§ TEXTO DE REFERENCIA:
__________________________________________________

En diez días se conmemoraba el cuarto aniversario del levantamiento zapatista. Las fechas eran simbólicas en esos momentos de rabia acumulada. Los “señores del dinero” en las zonas de influencia del grupo insurgente no dejaban de echar espumarajos viscosos por la exhibición sobre sus prácticas de esclavitud, desprecio, racismo y abandono con las comunidades indígenas.
Como en toda “guerra de baja intensidad” –que es la que se desarrollaba en distintos puntos de Chiapas en ese momento–, los terratenientes, los ganaderos, los caciques locales, los ladinos mañosos, de la mano de autoridades, fuerzas federales, estatales y municipales, así como de altos mandos militares, armaron grupos paramilitares, guardias blancas y sicarios a sueldo para perseguir cualquier expresión que simpatice con los rebeldes.

__________________________________________________

§ DATOS:
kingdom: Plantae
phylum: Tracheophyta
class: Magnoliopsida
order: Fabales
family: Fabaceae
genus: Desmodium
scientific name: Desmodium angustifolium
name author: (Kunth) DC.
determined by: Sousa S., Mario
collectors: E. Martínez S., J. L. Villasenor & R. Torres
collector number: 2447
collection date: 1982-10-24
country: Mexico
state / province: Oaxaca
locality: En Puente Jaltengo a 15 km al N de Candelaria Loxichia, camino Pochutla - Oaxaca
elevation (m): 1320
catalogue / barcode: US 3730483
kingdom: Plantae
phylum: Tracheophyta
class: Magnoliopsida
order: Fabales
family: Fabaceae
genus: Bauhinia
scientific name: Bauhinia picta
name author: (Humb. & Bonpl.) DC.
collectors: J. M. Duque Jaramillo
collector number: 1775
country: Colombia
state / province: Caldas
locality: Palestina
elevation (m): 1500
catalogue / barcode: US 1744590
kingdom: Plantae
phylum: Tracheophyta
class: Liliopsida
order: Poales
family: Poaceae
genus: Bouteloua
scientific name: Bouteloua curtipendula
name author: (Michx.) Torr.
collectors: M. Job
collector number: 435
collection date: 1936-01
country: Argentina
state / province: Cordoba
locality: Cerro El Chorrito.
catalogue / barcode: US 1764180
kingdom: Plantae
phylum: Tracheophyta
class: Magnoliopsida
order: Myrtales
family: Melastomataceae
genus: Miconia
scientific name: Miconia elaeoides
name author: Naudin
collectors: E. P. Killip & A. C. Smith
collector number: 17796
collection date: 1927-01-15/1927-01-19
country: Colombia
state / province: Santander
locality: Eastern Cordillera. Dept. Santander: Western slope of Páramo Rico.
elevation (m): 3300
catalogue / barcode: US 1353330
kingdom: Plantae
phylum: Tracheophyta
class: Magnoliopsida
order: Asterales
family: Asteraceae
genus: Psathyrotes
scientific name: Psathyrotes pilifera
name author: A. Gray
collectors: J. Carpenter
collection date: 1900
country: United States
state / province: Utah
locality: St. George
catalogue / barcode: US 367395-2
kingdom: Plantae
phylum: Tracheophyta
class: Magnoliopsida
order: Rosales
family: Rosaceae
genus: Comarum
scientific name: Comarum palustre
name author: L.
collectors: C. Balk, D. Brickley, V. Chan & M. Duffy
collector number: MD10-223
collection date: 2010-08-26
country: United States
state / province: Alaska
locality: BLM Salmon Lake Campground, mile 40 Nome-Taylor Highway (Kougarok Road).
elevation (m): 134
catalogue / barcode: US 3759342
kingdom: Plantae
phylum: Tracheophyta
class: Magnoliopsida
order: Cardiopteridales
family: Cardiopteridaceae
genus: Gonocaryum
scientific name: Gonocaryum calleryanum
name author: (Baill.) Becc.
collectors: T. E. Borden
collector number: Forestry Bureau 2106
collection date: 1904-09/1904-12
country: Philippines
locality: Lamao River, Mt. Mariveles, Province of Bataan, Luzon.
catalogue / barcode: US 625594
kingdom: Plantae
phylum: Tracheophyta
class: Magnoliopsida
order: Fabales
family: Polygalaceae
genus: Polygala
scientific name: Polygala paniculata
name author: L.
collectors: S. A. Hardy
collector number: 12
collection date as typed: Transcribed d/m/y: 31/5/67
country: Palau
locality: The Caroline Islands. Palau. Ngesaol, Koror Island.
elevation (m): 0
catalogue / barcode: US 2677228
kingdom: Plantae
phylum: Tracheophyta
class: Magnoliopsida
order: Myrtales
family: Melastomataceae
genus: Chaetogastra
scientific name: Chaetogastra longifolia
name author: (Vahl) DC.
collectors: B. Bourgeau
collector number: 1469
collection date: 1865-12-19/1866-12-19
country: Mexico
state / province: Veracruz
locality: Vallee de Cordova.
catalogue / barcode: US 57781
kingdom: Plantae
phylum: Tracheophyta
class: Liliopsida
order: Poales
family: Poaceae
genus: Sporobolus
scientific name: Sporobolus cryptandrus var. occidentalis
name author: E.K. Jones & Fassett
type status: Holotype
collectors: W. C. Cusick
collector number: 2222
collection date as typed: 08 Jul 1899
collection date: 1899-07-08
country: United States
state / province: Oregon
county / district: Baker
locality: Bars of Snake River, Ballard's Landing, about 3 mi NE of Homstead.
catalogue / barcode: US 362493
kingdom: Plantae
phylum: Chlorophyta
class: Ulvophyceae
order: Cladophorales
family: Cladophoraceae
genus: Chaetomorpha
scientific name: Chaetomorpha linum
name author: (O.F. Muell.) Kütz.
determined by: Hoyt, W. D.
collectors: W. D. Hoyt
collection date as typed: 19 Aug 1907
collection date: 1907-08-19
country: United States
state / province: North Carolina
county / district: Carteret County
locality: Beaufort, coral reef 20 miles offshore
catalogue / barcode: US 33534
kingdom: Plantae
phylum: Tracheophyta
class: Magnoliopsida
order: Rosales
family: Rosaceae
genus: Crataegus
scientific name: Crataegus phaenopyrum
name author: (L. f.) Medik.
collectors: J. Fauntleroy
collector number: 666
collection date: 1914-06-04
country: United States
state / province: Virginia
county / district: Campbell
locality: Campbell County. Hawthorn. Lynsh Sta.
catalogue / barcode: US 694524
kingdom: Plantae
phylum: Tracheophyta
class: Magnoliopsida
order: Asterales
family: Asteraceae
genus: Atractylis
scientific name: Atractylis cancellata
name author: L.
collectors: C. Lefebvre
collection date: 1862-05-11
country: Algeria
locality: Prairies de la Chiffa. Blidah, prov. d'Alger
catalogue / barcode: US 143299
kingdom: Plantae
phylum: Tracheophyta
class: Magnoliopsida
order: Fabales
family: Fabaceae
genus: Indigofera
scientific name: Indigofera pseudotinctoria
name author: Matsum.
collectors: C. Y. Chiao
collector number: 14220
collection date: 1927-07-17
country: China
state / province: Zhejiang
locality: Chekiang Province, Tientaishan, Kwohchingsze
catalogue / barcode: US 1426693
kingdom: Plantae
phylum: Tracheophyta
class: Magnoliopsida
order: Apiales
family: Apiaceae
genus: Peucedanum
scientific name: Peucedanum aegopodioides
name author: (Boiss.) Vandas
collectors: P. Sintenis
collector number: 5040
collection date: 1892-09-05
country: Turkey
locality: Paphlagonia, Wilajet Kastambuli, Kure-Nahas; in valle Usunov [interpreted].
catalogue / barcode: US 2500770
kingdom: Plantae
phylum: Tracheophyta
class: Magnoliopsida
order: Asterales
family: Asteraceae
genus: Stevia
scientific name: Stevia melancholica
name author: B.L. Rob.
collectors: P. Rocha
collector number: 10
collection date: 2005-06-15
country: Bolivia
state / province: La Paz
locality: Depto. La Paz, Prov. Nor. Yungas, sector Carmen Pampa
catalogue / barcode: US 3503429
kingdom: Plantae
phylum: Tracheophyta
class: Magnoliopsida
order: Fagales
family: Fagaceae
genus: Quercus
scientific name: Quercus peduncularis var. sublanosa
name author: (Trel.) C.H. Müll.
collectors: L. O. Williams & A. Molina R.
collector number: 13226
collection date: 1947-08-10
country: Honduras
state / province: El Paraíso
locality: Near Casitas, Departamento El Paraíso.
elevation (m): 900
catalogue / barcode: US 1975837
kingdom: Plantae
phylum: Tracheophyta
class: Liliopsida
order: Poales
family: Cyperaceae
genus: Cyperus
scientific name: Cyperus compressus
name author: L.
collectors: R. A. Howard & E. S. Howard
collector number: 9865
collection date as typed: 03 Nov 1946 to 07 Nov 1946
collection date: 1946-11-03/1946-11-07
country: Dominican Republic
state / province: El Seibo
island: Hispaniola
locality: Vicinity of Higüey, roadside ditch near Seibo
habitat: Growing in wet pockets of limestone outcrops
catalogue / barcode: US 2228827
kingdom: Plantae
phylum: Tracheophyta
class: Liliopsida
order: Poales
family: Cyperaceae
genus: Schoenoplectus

__________________________________________________

§ SU OBJETIVO: Enumere las prácticas de los «señores del dinero» con las comunidades indígenas que menciona el texto sobre el levantamiento zapatista.

§ RESULTADO ESPERADO:
- Esclavitud
- Desprecio
- Racismo
- Abandono